What is expected
Given the entries that follow, write out exactly the lines starting at the one containing "- [[Pharmacology summaries]]" and ending at the one containing "76(2), 238-250. https://doi.org/10.1111/anae.15270", both ends included, and only those.

[Opening Data to process section]

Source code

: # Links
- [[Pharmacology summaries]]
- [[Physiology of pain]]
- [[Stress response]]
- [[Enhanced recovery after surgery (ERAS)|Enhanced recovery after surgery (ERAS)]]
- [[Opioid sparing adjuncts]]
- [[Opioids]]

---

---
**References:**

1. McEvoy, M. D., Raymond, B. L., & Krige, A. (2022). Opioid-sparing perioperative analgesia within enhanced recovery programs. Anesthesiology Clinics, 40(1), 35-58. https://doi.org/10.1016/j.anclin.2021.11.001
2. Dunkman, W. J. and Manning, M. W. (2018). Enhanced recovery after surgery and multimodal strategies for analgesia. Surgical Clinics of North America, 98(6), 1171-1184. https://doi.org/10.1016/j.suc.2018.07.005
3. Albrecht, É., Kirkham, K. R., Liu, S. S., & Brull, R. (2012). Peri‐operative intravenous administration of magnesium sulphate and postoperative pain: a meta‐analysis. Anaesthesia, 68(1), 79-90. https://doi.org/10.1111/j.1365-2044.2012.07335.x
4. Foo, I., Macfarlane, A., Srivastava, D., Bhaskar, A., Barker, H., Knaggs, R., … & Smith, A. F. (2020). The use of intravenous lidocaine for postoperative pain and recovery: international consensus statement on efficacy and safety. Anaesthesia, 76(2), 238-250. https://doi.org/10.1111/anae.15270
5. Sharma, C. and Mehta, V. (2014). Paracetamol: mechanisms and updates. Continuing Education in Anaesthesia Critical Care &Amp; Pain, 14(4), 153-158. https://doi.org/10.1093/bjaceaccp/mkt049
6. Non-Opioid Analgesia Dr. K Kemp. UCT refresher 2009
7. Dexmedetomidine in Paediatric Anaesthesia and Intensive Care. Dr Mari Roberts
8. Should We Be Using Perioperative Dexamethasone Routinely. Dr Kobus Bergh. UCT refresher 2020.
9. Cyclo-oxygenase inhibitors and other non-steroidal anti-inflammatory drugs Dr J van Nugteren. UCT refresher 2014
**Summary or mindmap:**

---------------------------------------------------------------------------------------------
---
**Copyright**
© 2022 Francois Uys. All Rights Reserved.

[Closing Data to process section]

Solution to this exercise
- [[Pharmacology summaries]]
- [[Physiology of pain]]
- [[Stress response]]
- [[Enhanced recovery after surgery (ERAS)|Enhanced recovery after surgery (ERAS)]]
- [[Opioid sparing adjuncts]]
- [[Opioids]]

---

---
**References:**

1. McEvoy, M. D., Raymond, B. L., & Krige, A. (2022). Opioid-sparing perioperative analgesia within enhanced recovery programs. Anesthesiology Clinics, 40(1), 35-58. https://doi.org/10.1016/j.anclin.2021.11.001
2. Dunkman, W. J. and Manning, M. W. (2018). Enhanced recovery after surgery and multimodal strategies for analgesia. Surgical Clinics of North America, 98(6), 1171-1184. https://doi.org/10.1016/j.suc.2018.07.005
3. Albrecht, É., Kirkham, K. R., Liu, S. S., & Brull, R. (2012). Peri‐operative intravenous administration of magnesium sulphate and postoperative pain: a meta‐analysis. Anaesthesia, 68(1), 79-90. https://doi.org/10.1111/j.1365-2044.2012.07335.x
4. Foo, I., Macfarlane, A., Srivastava, D., Bhaskar, A., Barker, H., Knaggs, R., … & Smith, A. F. (2020). The use of intravenous lidocaine for postoperative pain and recovery: international consensus statement on efficacy and safety. Anaesthesia, 76(2), 238-250. https://doi.org/10.1111/anae.15270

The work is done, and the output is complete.